In Conversation with Susan Malmstrom, Part II

Susan Malmstrom is an artist specializing in digitally produced photography. She grew up in California, receiving a Master of Fine Arts in Visual Arts from the University of California at Irvine, and has lived in Canada since 2004. Her life’s work manifests a sense of wonder, an insatiable curiosity, a love of memorabilia, an obsession with strangeness, and a delightfully twisted sense of humour. (Check out her amazing portfolios here.)

Her current project, The Repository of Wonders, is a traveling exhibition built around the remnants of a 19th museum collection “inherited” from a fictitious Dr. Mycenae T. Consonant, daughter of an Egyptologist and an archaeologist, who earned degrees in archaeology and art history before embarking on the lifelong adventure of building her own museum collection, traveling the world to collect artifacts before eventually going down with the Lusitania. Susan Malmstrom, now the museum’s curator, recently took the time to answer Wanda Waterman’s questions about what brought her to such an unusual undertaking. (Read Part I of this interview here.)

“It is a riddle, wrapped in a mystery, inside an enigma; but perhaps there is a key.”
– Winston Churchill

“You’re wrong. She is a phony. But on the other hand You’re right. She isn’t a phony because She’s a real phony. She believes all this crap she believes. You can’t talk her out of it.”
– Truman Capote, from Breakfast at Tiffany’s

The Threat of the Unreal
I think the strangest thing about this project?and it seems to happen every time It’s installed?is the reaction of some people. Most people not only “get” The Repository, but they really get into it and spend a lot of time reading all of the material. They especially enjoy the intended humour behind it.

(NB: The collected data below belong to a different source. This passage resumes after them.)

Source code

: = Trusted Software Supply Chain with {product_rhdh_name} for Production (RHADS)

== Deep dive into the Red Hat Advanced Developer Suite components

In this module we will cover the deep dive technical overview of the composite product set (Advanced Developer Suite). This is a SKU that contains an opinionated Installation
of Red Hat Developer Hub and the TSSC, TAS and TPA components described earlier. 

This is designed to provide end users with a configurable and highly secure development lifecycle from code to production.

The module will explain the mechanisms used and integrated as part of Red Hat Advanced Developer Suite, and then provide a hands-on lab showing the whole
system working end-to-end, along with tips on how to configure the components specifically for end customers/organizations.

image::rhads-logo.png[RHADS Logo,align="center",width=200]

Others seem to want things overly explained to them; or worse, they become angry at the thought that an artist is trying to deceive them. This doesn’t happen a lot, but just enough to make it interesting. It’s still a little unnerving when an adult person walking into an arts installation wants so badly for things to be obvious and “real” that the displays are somehow threatening to them.

Discovering Mycenae
Someone had sent me a link to one of those silly websites where you type in your name and it comes back with your porn name, or whatever. I typed “Susan Malmstrom” into this one, and it came back “Mycenae Consonant”; I don’t remember what it was supposed to represent, but I loved the sound of it. So when I decided that my museum had originally been run by an amazing globe-trotting Edwardian-era artifact collector, I used that name, which makes sense, based on her interest in antiquities.

Getting in Character: Steeping in Steampunk
To write about her and the objects of the museum I have to be reading the right literature, so I immerse myself in books like Arthur Conan Doyle: A Life in Letters by Daniel Stashower, Jon Lellenberg and Charles Foley, or The Art of Rough Travel: From the Peculiar to the Practical, Advice From A 19th Century Explorer by Sir Francis Galton. It’s such a fascinating era that I have no problem going there.

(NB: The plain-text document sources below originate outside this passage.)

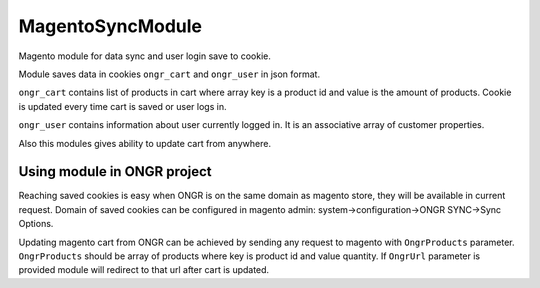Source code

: MagentoSyncModule
=================

Magento module for data sync and user login save to cookie.

Module saves data in cookies ``ongr_cart`` and ``ongr_user`` in json format.

``ongr_cart`` contains list of products in
cart where array key is a product id and value is the amount of products. Cookie is updated every time cart is saved or
user logs in.

``ongr_user`` contains information about user currently logged in. It is an associative array of customer properties.

Also this modules gives ability to update cart from anywhere.

Using module in ONGR project
----------------------------

Reaching saved cookies is easy when ONGR is on the same domain as magento store, they will be available in current
request. Domain of saved cookies can be configured in magento admin: system->configuration->ONGR SYNC->Sync Options.

Updating magento cart from ONGR can be achieved by sending any request to magento with
``OngrProducts`` parameter. ``OngrProducts`` should be array of products where key is product id and value quantity.
If ``OngrUrl`` parameter is provided module will redirect to that url after cart is updated.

A Love of Objects and Exploration
Mycenae’s great love of objects and their stories were in her DNA (before they even knew what DNA was). Her mother, who didn’t survive her birth, was an ardent amateur archaeologist, and her father was an Egyptologist and the curator of The New Museum of the Pacific. After his death, she inherited many objects from his personal collection and started her own, which became The New Museum of the Pacific: A Repository of Wonders.

Women were actually doing a lot of exploring during that period. People like journalist Nellie Bly (Elizabeth Jane Cochrane), or archaeologist Katherine Routledge, or writer Alexandra David-Néel?I could go on and on, because there are plenty of examples of women who followed their dreams and made history during this era. And I don’t think the world is any less sexist now! In fact, there are parts of the planet that are even more dangerous to travel through.

When I read about these women explorers, I can’t imagine the kind of danger they put themselves in time after time, and the myriad creature comforts they would have had to forego. So while I completely admire these women, I come up woefully short in the seeking-adventure realm. I do all my exploring through books and short jaunts, and I have an amazing inner life! Maybe someday. It’s certainly something to aspire to.

If you could tell us about the most amazing object with the most amazing story in the Repository, what would it be?
That’s like choosing which of your children is your favorite. I will say that one of the crowd-pleasers is the pair of military dress gloves that once (purportedly) belonged to Edgar Allan Poe during his ill-fated stint at West Point Military Academy. (If anyone wants the full story, they can email me at info@repositoryofwonders.org.)

What’s your next project?
I’m adding another series to The Repository, which is The Hall of Once-Famous Personages, a series of portraits. we’re also currently working on an extensive catalogue for The Repository, including a section on the lives of the original staff, through their letters, diaries, and press clippings.

A Parting Word?
Everyone should, at some time, have one’s own museum. It’s the most wonderful way to live your life.